Free Floating: Des nouvelles trottinettes à Marseille et à Nantes!

    Trottinettes Bird

    Depuis le 23 octobre à Marseille les règles ont changé du côté des trottinettes électriques quand, la semaine précédente, la ville de Nantes s’enrichissait de sa première (petite) flotte. On fait le point !
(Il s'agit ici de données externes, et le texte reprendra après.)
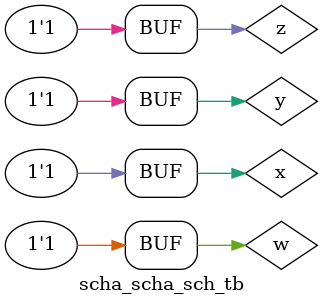
<source format=v>

`timescale 1ns / 1ps

module scha_scha_sch_tb();

// Inputs
   reg w;
   reg x;
   reg y;
   reg z;

// Output
   wire F1;
   wire F2;
   wire F3;

// Bidirs

// Instantiate the UUT
   scha UUT (
		.w(w), 
		.x(x), 
		.y(y), 
		.z(z), 
		.F1(F1), 
		.F2(F2), 
		.F3(F3)
   );
// Initialize Inputs
       initial begin
		w=0;
		x=0;
		y=0;
		z=0;
		#50;
		
		
		w=0;
		x=0;
		y=0;
		z=1;
		#50;
		
		
		w=0;
		x=0;
		y=1;
		z=0;
		#50;
		
		w=0;
		x=0;
		y=1;
		z=1;
		#50;
		
		w=0;
		x=1;
		y=0;
		z=0;
		#50;
		
		w=0;
		x=1;
		y=0;
		z=1;
		#50;
		
		w=0;
		x=1;
		y=1;
		z=0;
		#50;
		
		w=0;
		x=1;
		y=1;
		z=1;
		#50;
		
		w=1;
		x=0;
		y=0;
		z=0;
		#50;
		
		w=1;
		x=0;
		y=0;
		z=1;
		#50;
		
		w=1;
		x=0;
		y=1;
		z=0;
		#50;
		
		w=1;
		x=0;
		y=1;
		z=1;
		#50;
		
		w=1;
		x=1;
		y=0;
		z=0;
		#50;
		
		w=1;
		x=1;
		y=0;
		z=1;
		#50;
		
		w=1;
		x=1;
		y=1;
		z=0;
		#50;
		
		w=1;
		x=1;
		y=1;
		z=1;
		#50;
	end
endmodule

</source>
    Soucieuse de mettre de l’ordre dans l’anarchie régnant sur ses flottes de trottinettes électriques en libre-service, la ville de Marseille a décidé cet été de remettre les pendules à l’heure. Au programme, un nouvel appel d’offres et un cahier des charges scrupuleux. Si neuf opérateurs ont déposé leur candidatures, ce sont finalement trois d’entre eux qui ont été retenus. Bird, Voi et Lime (qui fait son retour après avoir été écarté du précédent appel d’offres) se partagent donc désormais le marché. Soit, au total, 4 500 engins, désormais accessibles (grande nouveauté !) 24h sur 24.
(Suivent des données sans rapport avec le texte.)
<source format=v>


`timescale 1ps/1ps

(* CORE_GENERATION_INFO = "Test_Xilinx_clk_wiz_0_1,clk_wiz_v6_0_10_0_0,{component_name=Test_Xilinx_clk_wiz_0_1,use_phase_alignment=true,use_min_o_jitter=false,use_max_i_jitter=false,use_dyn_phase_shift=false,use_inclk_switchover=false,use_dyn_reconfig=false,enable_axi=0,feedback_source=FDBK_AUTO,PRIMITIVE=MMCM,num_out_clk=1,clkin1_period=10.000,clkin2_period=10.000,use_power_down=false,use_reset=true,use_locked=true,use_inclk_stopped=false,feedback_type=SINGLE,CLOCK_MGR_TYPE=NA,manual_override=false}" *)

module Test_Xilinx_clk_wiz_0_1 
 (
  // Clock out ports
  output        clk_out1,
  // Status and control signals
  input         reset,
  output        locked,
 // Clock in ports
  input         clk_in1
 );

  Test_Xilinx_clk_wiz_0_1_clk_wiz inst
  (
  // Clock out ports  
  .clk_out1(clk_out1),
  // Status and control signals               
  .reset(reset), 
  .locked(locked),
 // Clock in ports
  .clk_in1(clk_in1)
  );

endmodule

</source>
    Depuis le 23 octobre, les règles ont donc changé dans la cité phocéenne. Adieu les stationnements anarchiques ; les trois acteurs ont pris des engagements de bonne conduite. Avec obligation pour eux de s’entendre et surtout de mieux se répartir, en installant progressivement 900 lieux de stationnement, y compris dans les quartiers périphériques du centre-ville trop longtemps délaissés. Dans une interview accordée au quotidien « 20 Minutes » et publiée le 18 septembre, Audrey Gatian, adjointe en charge de la mobilité, en disait plus sur la nouvelle orientation de la municipalité : « On a beaucoup mis l’accent sur la sécurité. On demande donc aux opérateurs de brider les trottinettes à 10 km/h sur les zones piétonnes. (…) On a aussi changé de conception. On a des trottinettes plus lourdes, entre 25 et 30 kg. Les premiers modèles faisaient 7 kg. Ce n’est pas du tout pareil à soulever ! »Autre changement de taille : « On souhaite que le repêchage soit fait le plus rapidement possible pour limiter la pollution marine. Et que les batteries aient un système d’étanchéité. » Car, oui, sur le Vieux Port comme ailleurs dans Marseille, il n’était pas rare de retrouver des trottinettes jetées à la mer !

    A Nantes, une première hyper réglementée ! 

    Jusqu’ici, la Cité des Ducs faisait partie des rares grandes villes françaises à refuser les  flottes de trottinettes en free floating. Plus depuis le 18 octobre, date à laquelle la métropole nantaise a trouvé un compromis en lançant elle-même sa première flotte. Une grande première donc, mais très limitée géographiquement. Et surtout très réglementée ! Présente dans le seul secteur de la Chantrerie, au nord-est de Nantes, elle dispose de vingt vélos et de vingt trottinettes électriques répartis sur six stations, et disponibles seulement pour des locations de courte durée. Cette expérimentation, prévue pour durer deux ans, et pilotée par la SEMITAN (Société d’Economie Mixte des Transports en commun de l’Agglomération Nantaise). Elle vise à proposer une solution complémentaire de transport au-delà du terminus du bus C6 aux nombreux étudiants, salariés, et bien sûr aux habitants du quartier. Pour accéder au service il suffit de s’abonner via l’application Captain Bike. Les quinze premières minutes sont gratuites, et la minute supplémentaire est facturée 10 centimes. Mais, attention, un GPS veille au grain ! Pas question de trop s’éloigner. « L’usager recevra une notification, puis un appel téléphonique, s’il sort de ce périmètre d’environ 2km2, et une pénalité financière pourra lui être appliquée », avertit la SEMITAN.

    Malgré cette expérimentation, la métropole nantaise l’affirme : sa position sur le free floating n’a pas changé. D’autant que, selon elle, il entrerait en concurrence frontale avec le service Bicloo, qui propose déjà des vélos électriques en libre-service ou en LDD aux Nantais. Bicloo connait un franc succès depuis son lancement il y a trois ans.